The revision would reduce the average Lake Michigan water draw from a proposed, maximum 10.1 million gallons daily to 8.76 million gallons daily, cut the service territory by about 43% and thereby limit the use of diverted water to fuel development.

Which is what the business community has been arguing - - for years - - and recently.

A revised service map does not address critics' concerns about Waukesha's need for the diversion and rejection of potential water source alternatives, nor does the map fully address critics' questions about using the Root River through the downstream City of Racine in another county as Waukesha's new discharge route for treated waste water. 


It was clear since 2010 that the expanded service territory and its sprawl opportunities were going to be problems once the application made its way to the other states and provinces for analysis and a decision, but Waukesha and the DNR forged ahead and kept this obviously controversial portion in an already-controversial, precedent-setting diversion application.
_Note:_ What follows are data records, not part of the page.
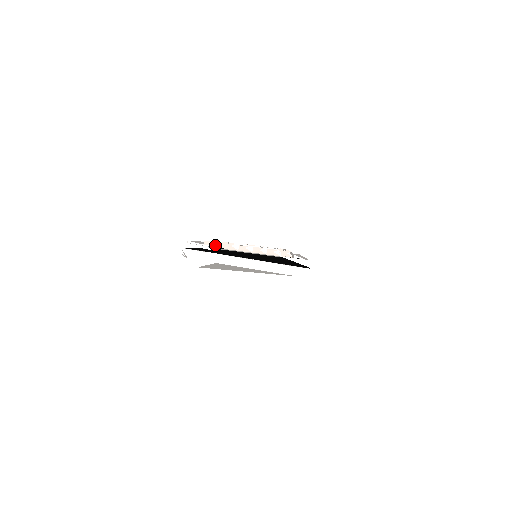
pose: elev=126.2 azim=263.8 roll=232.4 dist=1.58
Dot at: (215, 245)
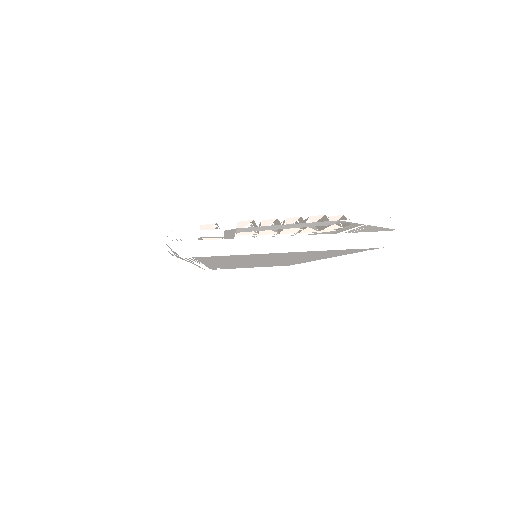
Dot at: occluded
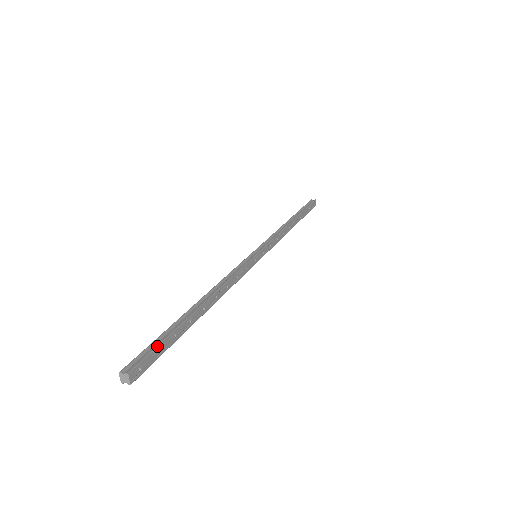
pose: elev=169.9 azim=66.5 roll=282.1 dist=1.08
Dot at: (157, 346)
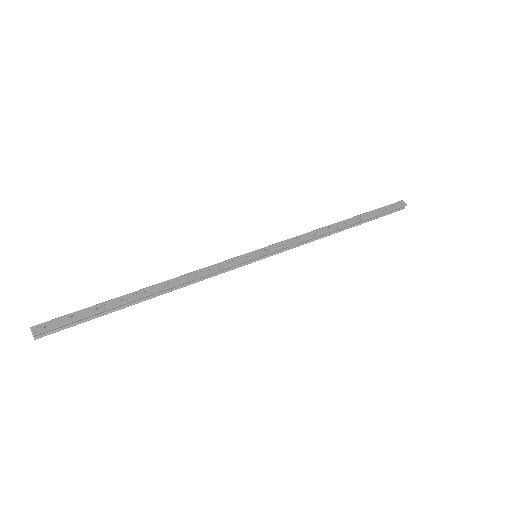
Dot at: (71, 313)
Contrast the now-shrinking proposed service territory to what was declared as an iron-clad, non-negotiable extended service territory laid out several years ago by Wisconsin Department of Natural Resources Secretary and chamber of commerce water-carrier and mouthpiece Cathy Stepp when she said that any potential water supplier of Lake Michigan water to Waukesha was required by state law to supply the entire expanded service territory.

Period:
The state Department of Natural Resources will require any municipality, including Milwaukee, selling Lake Michigan water to the City of Waukesha to supply its entire future water service area and not just the city, Natural Resources Secretary Cathy Stepp said Thursday in a letter to Milwaukee Mayor Tom Barrett and Common Council President Willie Hines.
You have to wonder if Waukesha and the DNR are willing to back the new map before the Great Lakes governors vote in a few weeks on whether to approve Waukesha's application - - a unanimous vote of the governors is required for implementation - - or will Waukesha and the DNR try and negotiate further for a larger service territory, or go to court over the revision and basically put the entire US/Canadian Great Lakes protective Compact at risk?

Final questions:

If Waukesha and the DNR accept the revised map and reduced water ask, how much of the original plan was credible, how much was overreach and how much of the remainder is justifiable?

2 comments:

Anonymous said...

Since the political faction behind this Great Lakes water coup is also the proponents of putting feces and urine in other people's drinking water, wouldn't it make more sense to just ship the manure lagoons to Waukesha for their water use?

Two problems solved!

Anonymous said...

"If Waukesha and the DNR accept the revised map and reduced water ask, how much of the original plan was credible, how much was overreach and how much of the remainder is justifiable?"

And what authority and input does SEWRPC have on the new proposed service area? I thought Waukehs had claimed that SEWRPC was the legal authority under state statutes to define water/sewer service areas?

Let's hear from Bill McClenahan before he's cut from Waukesha's contractors payroll.